For keeping a film a secret, it depends. I mean, with Cloverfield, they were trying to make sure that no one knew about the film during its production. But the biggest problem with keeping a film in secret nowadays is the advancement of communication technology. Though you can not make an announcement of a film being in production, if you're shooting a film somewhere, there is always the possibility that someone in a nearby building or an onlooker will manage to snag a picture from the set while in the production. I remember seeing a picture of Angelina Jolie during the production of Salt that was taken by someone up in a building. There were a couple of pictures of a scene that involved Sandrine Holt in Underworld 4 that was posted on Flickr by someone who saw the shooting going on before they got pulled. And I recall footage of what was a part of a scene from the film Super 8 while it was in production as well, shot by someone who lived in the town the movie was being filmed in.
If you could control the location well enough that no one would be able to get a clear shot of a shoot in progress, or misinform the people of what the movie that is being filmed is, then it's slightly possible. As for 100% possible, not so much anymore due to communications being much quicker nowadays.
As for stuff seen in screenings, maybe, if the surprise is actually left out of the preview cut.
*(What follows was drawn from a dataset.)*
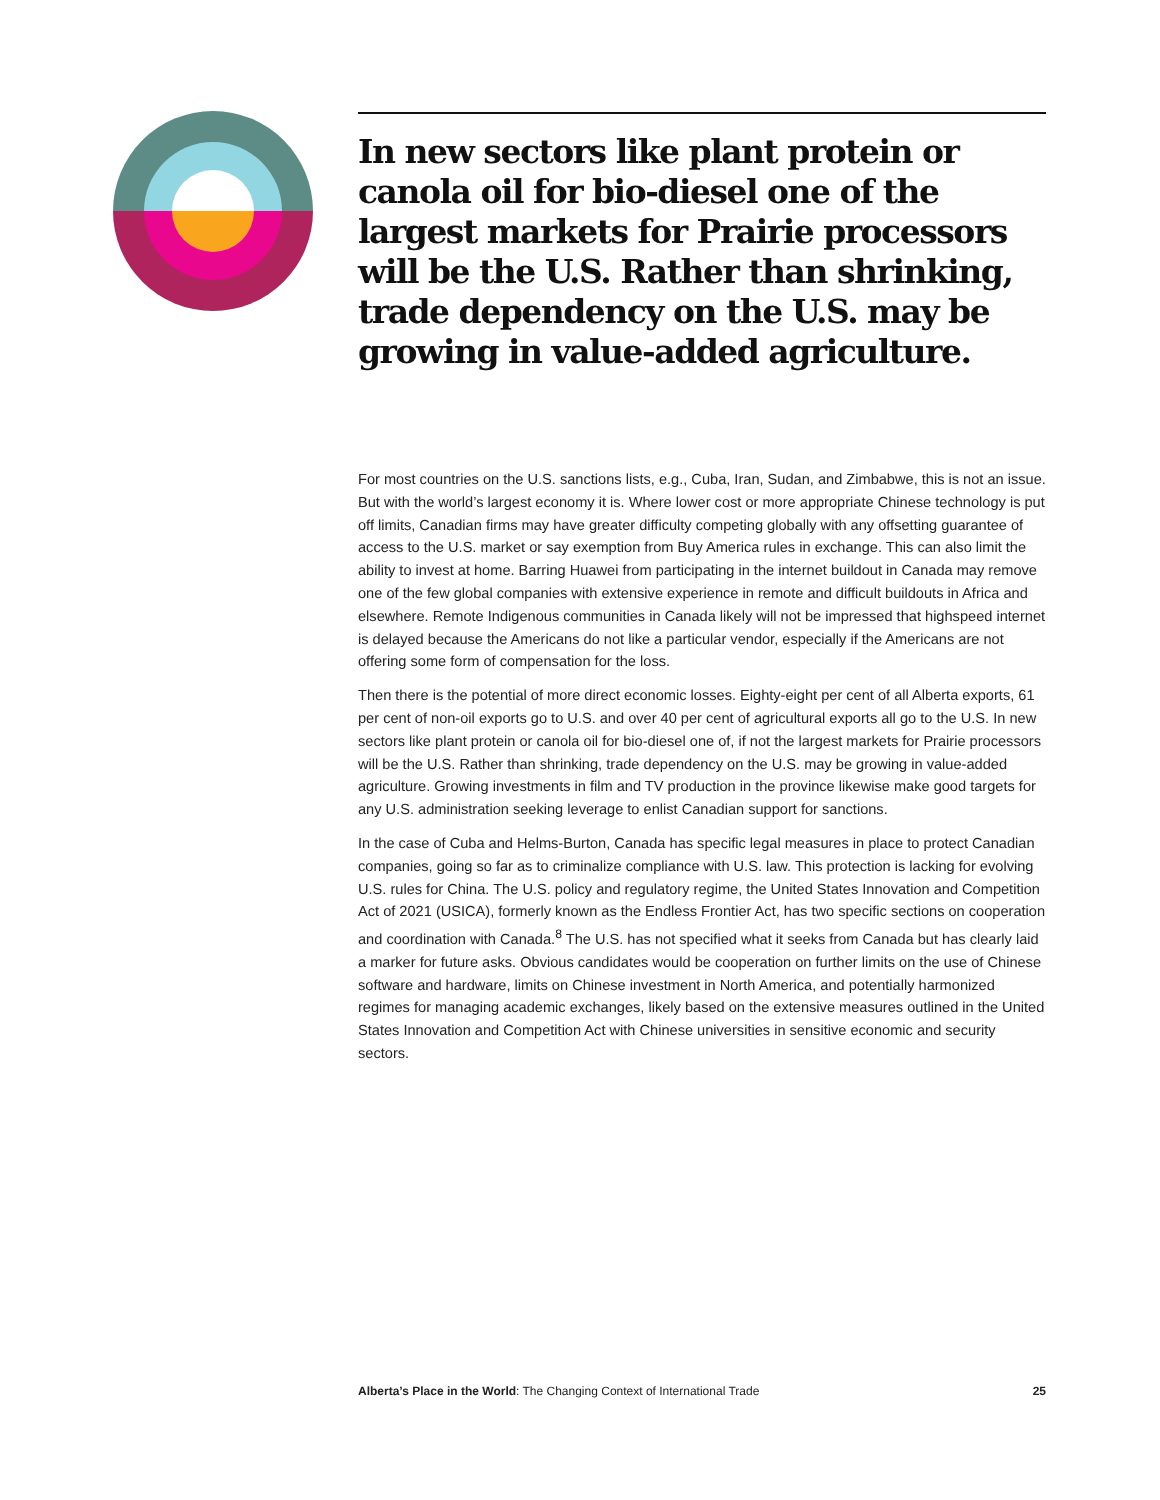In new sectors like plant protein or canola oil for bio-diesel one of the largest markets for Prairie processors will be the U.S. Rather than shrinking, trade dependency on the U.S. may be growing in value-added agriculture.
For most countries on the U.S. sanctions lists, e.g., Cuba, Iran, Sudan, and Zimbabwe, this is not an issue. But with the world’s largest economy it is. Where lower cost or more appropriate Chinese technology is put off limits, Canadian firms may have greater difficulty competing globally with any offsetting guarantee of access to the U.S. market or say exemption from Buy America rules in exchange. This can also limit the ability to invest at home. Barring Huawei from participating in the internet buildout in Canada may remove one of the few global companies with extensive experience in remote and difficult buildouts in Africa and elsewhere. Remote Indigenous communities in Canada likely will not be impressed that highspeed internet is delayed because the Americans do not like a particular vendor, especially if the Americans are not offering some form of compensation for the loss.
Then there is the potential of more direct economic losses. Eighty-eight per cent of all Alberta exports, 61 per cent of non-oil exports go to U.S. and over 40 per cent of agricultural exports all go to the U.S. In new sectors like plant protein or canola oil for bio-diesel one of, if not the largest markets for Prairie processors will be the U.S. Rather than shrinking, trade dependency on the U.S. may be growing in value-added agriculture. Growing investments in film and TV production in the province likewise make good targets for any U.S. administration seeking leverage to enlist Canadian support for sanctions.
In the case of Cuba and Helms-Burton, Canada has specific legal measures in place to protect Canadian companies, going so far as to criminalize compliance with U.S. law. This protection is lacking for evolving U.S. rules for China. The U.S. policy and regulatory regime, the United States Innovation and Competition Act of 2021 (USICA), formerly known as the Endless Frontier Act, has two specific sections on cooperation and coordination with Canada.<sup>8</sup> The U.S. has not specified what it seeks from Canada but has clearly laid a marker for future asks. Obvious candidates would be cooperation on further limits on the use of Chinese software and hardware, limits on Chinese investment in North America, and potentially harmonized regimes for managing academic exchanges, likely based on the extensive measures outlined in the United States Innovation and Competition Act with Chinese universities in sensitive economic and security sectors.
Alberta’s Place in the World: The Changing Context of International Trade 25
Not to mention, some of the rumors and info that we hear about production is often purposefully designed to be leaked to build up interest, while the other half of the time its not. Think about it like this: The recent Dark Knight Rises trailer was leaked. Now only people who work at Warner had access to the trailer. The only other people outside of Warner that had access were the the trailer editing company and Christopher Nolan himself.
So, the real question is: Is it possible for filmmakers and studios to manipulate information to gain interest? The answer is: it's possible.